What Is Tail Latency ?
Table of Contents
Context
Tail latency refers to the slowest response times experienced by a small percentage of requests in a system. These are typically measured at the 99th percentile (p99) or 99.9th percentile (p999).
How tail latency arises in a fan-out model
In the fan-out model (where a request is split across multiple components and waits for all to complete), the overall request latency is determined by the slowest component.
Even if each component is usually fast, a small probability of slowness in each one can add up, making slow responses much more frequent when multiple components are involved.
Probability equation
$$P(at least one slow) = 1 - P(fast request)^n = 1 - (1 - P(slow request))^n$$
Why tail latency matters
- Bad user experience: Some users get slow responses, even if the average latency looks fine.
- Scaling challenges: Adding more components makes tail latency worse instead of better.
- System reliability issues: A few slow components can delay the entire system.
Examples of tail latency in real life
- A cloud service like AWS Lambda may complete most requests very quickly, but some can take a longer time to execute because of cold starts
Cold starts typically occur in under 1% of invocations.

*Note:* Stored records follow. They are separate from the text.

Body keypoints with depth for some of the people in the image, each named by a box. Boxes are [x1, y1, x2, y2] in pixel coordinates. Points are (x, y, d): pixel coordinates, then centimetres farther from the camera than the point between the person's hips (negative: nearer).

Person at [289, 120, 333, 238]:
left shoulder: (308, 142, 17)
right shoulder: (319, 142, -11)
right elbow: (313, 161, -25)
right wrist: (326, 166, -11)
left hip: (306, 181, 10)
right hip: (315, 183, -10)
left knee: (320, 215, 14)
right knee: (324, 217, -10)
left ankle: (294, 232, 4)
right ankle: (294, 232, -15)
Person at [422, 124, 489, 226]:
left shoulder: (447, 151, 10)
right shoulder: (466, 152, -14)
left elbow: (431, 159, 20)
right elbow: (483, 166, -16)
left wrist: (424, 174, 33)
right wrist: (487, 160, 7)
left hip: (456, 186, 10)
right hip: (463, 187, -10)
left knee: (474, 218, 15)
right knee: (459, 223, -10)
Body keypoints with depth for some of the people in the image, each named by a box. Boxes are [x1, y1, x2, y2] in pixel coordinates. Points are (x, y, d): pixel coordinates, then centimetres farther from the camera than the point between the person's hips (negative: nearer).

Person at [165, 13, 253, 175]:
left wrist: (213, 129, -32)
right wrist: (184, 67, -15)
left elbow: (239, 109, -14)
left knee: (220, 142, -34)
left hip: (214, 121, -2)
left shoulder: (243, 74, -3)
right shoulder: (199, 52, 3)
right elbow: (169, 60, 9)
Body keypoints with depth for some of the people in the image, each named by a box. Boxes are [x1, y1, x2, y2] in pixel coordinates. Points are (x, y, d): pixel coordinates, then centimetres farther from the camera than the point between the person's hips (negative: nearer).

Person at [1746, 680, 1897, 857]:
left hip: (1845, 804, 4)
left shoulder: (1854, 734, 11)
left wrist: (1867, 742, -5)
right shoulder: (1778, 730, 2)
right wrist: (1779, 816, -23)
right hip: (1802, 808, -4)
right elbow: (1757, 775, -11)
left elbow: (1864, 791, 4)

The duration of a cold start varies from under 100 ms to over 1 second
- A search engine (like Google) may query multiple servers, but the overall search time is dictated by the slowest responding server.
Application
Problem 1: If you fan out processing to 10 components and wait for all of them to complete what is the probability that a user request experiences the 99th percentile latency?
$$ \begin{aligned} P(\text{at least one slow}) &= 1 - (1 - P(\text{slow request}))^{10} \\ P(\text{at least one slow}) &= 1 - (1 - 0.01)^{10} \\ P(\text{at least one slow}) &= 1 - 0.99^{10} \\ P(\text{at least one slow}) &\approx 0.09 \end{aligned} $$
If each component has a 1% chance of being slow, a request fanned out to 10 components will experience at least one slow response in 9% of cases.
Problem 2: If you fan out processing to 10 components and wait for all of them to complete what is the probability that a user request experiences the 95th percentile latency?
$$ \begin{aligned} P(\text{at least one slow}) &= 1 - (1 - P(\text{slow request}))^{10} \\ P(\text{at least one slow}) &= 1 - (1 - 0.05)^{10} \\ P(\text{at least one slow}) &= 1 - 0.95^{10} \\ P(\text{at least one slow}) &\approx 0.4 \end{aligned} $$
If each component has a 5% chance of being slow, a request fanned out to 10 components will experience at least one slow response in 40% of cases.
More cases on p99
n (number of components) | P(at least one slow) |
---|---|
1 (no fan-out) | 1% |
2 | 1.99% |
5 | 4.9% |
10 | 9.56% |
20 | 18.21% |
50 | 39.5% |
Conclusion
- The more components in the fan-out, the higher the probability of hitting a slow response.
- This results in a long tail of slow responses, meaning some users will see significantly worse performance than the average user.
Miscellaneous
Why this probability equation
$$P(at least one slow) = 1 - P(fast request)^n = 1 - (1 - P(slow request))^n$$
Let’s try to breakdown it using the complementary event:
$$P(at least one slow) = 1 - P(all fast)$$
If
$$P(fast request)$$ is the probability of a fast component, then:
$$P(fastrequest) = 1 - P(slowrequest)$$
Therefore:
$$ \begin{aligned} P(\text{allfast}) &= P(\text{fastrequest}))^{n} \\ P(\text{allfast}) &= (1 - P(\text{slowrequest}))^{n} \end{aligned} $$
So
$$P(at least one slow) = 1 - P(fast request)^n = 1 - (1 - P(slow request))^n$$
How to calculate a worst case scenario
If you fan out processing to 5 components and wait for all of them to complete what is the probability that a user request experiences the worst case scenario which is all components are slow?
We suppose here the probability of a single component being slow is
$$P(slowrequest)=0.1$$
So:
$$ \begin{aligned} P(\text{allcomponentsslow}) &= \prod_{i=1}^{5} P(\text{slowrequest}) = P(\text{slowrequest})^{5} \\ P(\text{allcomponentsslow}) &= 0.1^{5} \\ P(\text{allcomponentsslow}) &= 10^{-5} = 0.00001 = 0.001% \\ \end{aligned} $$
If each component has a 10% chance of being slow, a request fanned out to 5 components will experience a worst scenario response in 0.001% of cases.